Government announcements (let alone policies) can influence property values and the opportunities available in a suburb. To see it in action, compare the sale prices of the properties listed before and after the completion of the Northwest Metro[2]. Much like other forms of investment, property speculation is often based on announcements and “getting in first” (it doesn’t really matter whether the infrastructure actually physically exists)[3]. Other government actions like selling off public housing, improving public transport (like trams)[4] or changes to zoning laws (such as the recent announcement of a new cultural precinct in Alexandria) can also dramatically improve property values. Stamp duty makes up around 10% of the state government’s revenue[5], so the government has an incentive to keep property prices high and the velocity of property sales high.

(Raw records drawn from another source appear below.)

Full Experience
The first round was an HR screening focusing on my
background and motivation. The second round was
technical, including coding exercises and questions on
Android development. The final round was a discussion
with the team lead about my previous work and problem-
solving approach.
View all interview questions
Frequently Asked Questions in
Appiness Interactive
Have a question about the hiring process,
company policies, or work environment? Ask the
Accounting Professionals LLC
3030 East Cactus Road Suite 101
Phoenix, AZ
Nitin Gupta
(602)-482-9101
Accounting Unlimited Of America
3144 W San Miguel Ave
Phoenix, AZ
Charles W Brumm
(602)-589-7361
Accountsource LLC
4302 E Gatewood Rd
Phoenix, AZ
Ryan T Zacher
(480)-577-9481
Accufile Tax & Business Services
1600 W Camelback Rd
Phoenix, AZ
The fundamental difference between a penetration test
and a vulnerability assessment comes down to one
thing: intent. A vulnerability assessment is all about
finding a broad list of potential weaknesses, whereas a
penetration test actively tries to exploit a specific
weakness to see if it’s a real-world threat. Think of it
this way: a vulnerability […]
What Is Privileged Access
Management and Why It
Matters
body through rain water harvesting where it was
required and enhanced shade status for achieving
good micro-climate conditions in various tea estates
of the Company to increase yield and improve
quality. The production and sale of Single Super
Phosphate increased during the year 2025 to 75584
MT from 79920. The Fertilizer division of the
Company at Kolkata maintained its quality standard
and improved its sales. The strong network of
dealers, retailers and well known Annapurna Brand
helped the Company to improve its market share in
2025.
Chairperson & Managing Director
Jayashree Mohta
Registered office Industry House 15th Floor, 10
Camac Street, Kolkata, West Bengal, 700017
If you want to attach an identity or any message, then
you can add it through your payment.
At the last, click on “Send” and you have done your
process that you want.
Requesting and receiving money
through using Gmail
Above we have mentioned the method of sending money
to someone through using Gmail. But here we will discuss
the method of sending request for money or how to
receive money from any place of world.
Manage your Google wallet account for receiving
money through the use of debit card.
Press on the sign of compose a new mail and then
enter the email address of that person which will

An example of the opposite is the government policy of “redlining” in the US and Canada, where commercial zoning, government services and often financial services are systematically denied to a given area, often on the basis of race[6]. Property prices increasing may appeal to property investors but that may not be ideal for renters or long-term residents.

Beyond government policy or property prices, economic opportunities usually precede or at least indicate gentrification. My personal metric for the vanguard of the Red Rooster Line is “BBC” (small Bars, Bubble tea, and Candle and gift shops). With the exception of places like Uncle Kurt’s in Parramatta, small bars basically end at Dulwich Hill. I’d say that’s where the trendy part of the Inner West ends. However, what extends past the small bars is bubble tea. A clear example of this is the 45° angle formed by Gongcha stores in the aforementioned council areas. Small bars and bubble tea shops indicate greater disposable income – people struggling to get by don’t spend their money on boutique beers, candles or gifts[7], and a fair chunk of these outlets haven’t existed for longer than a decade or two. The movement of the Latte Line may be slow but it is inexorable.

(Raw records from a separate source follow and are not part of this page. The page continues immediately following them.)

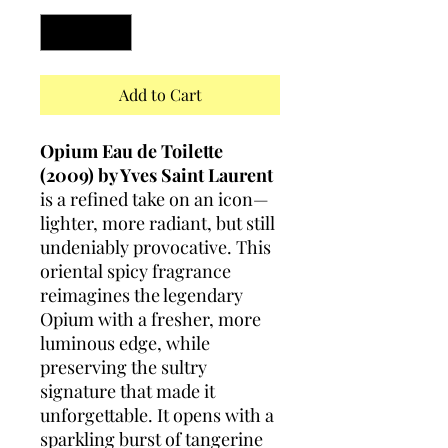
Add to Cart
Opium Eau de Toilette
(2009) by Yves Saint Laurent
is a refined take on an icon—
lighter, more radiant, but still
undeniably provocative. This
oriental spicy fragrance
reimagines the legendary
Opium with a fresher, more
luminous edge, while
preserving the sultry
signature that made it
unforgettable. It opens with a
sparkling burst of tangerine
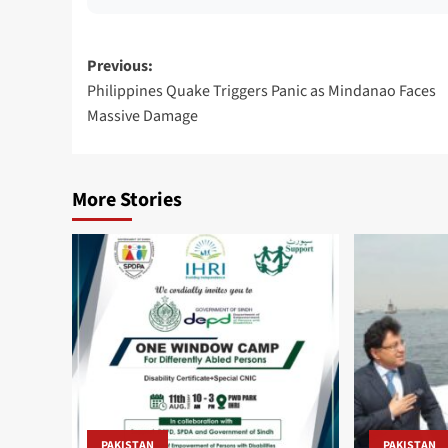
Post
Previous:
Philippines Quake Triggers Panic as Mindanao Faces
navigation
Massive Damage
More Stories
PAKISTAN
PAKISTAN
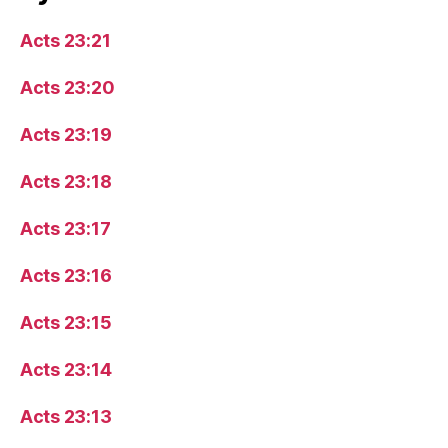
Acts 23:21
Acts 23:20
Acts 23:19
Acts 23:18
Acts 23:17
Acts 23:16
Acts 23:15
Acts 23:14
Acts 23:13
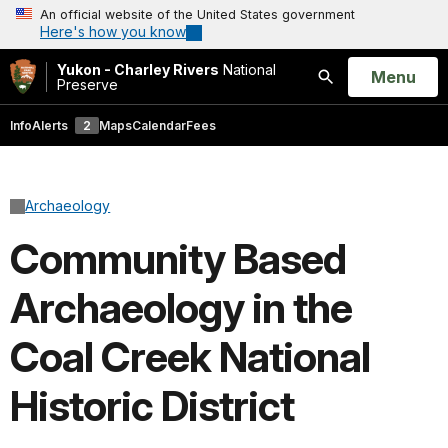
An official website of the United States government
Here's how you know
Yukon - Charley Rivers
National
Open
Menu
Preserve
Search
Info
Alerts
2
Maps
Calendar
Fees
Archaeology
Community Based
Archaeology in the
Coal Creek National
Historic District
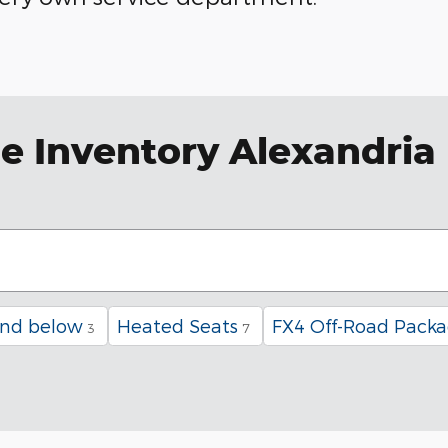
e Inventory Alexandria
and below
Heated Seats
FX4 Off-Road Pack
3
7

Jordan Daly is thinking about buying a flat in Canterbury

[1] Check out Paul Keating’s comments on “the basket-weavers of Balmain”, or the declining crime rate and rapidly increasing house prices there. “Balmain: The Sydney suburb gone from bikies and brawls to strollers and serenity”, Domain, 19 October 2017,

[2] CoreLogic graciously mapped out the differences in house and apartment prices between 2014 and 2019. The difference between Metro-linked suburbs and those lacking Metro services is clear. “Mapping the Market”, last updated September 2019,

[3] Microburbs tracks a bunch of demographics and provides extremely granular detail about land prices and the liveability of suburbs. Compare pre-2012 land prices to post-2013 land prices in Metro-linked suburbs for another example of the impact of the announcement effect. “Detailed Suburb Report for Sydney”,

[4] A prime example of this is the trend in Millers Point and Surry Hills, although both of these suburbs were expensive before the public housing was sold off and the light rail was built. Compare the price trends on these suburbs to the NSW median on Microburbs.

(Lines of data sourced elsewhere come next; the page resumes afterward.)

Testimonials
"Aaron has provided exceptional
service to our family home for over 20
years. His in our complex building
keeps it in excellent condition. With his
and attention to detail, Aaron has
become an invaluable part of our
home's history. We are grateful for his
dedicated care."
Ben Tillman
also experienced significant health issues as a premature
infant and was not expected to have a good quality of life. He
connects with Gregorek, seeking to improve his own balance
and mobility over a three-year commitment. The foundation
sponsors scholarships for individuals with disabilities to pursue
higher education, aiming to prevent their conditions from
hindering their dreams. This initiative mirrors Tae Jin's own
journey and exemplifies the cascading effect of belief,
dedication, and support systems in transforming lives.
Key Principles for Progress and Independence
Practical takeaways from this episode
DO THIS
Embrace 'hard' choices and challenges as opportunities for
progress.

[5] NSW State Government Budget 2018-9, Chapter 5: Revenue,

[6] Kevin M Kruse, White Flight: Atlanta and the Making of Modern Conservatism (Princeton University Press, 2007). This book speaks extensively on redlining. The front cover has WHITE FLIGHT and a Confederate flag on the front, and on an unrelated note, I have never received more dirty looks than when I read it at Westmead Hospital.

[7] As an example, the furthest southwest you can find a ‘Mr and Mrs Jones’ store is in Rosebery.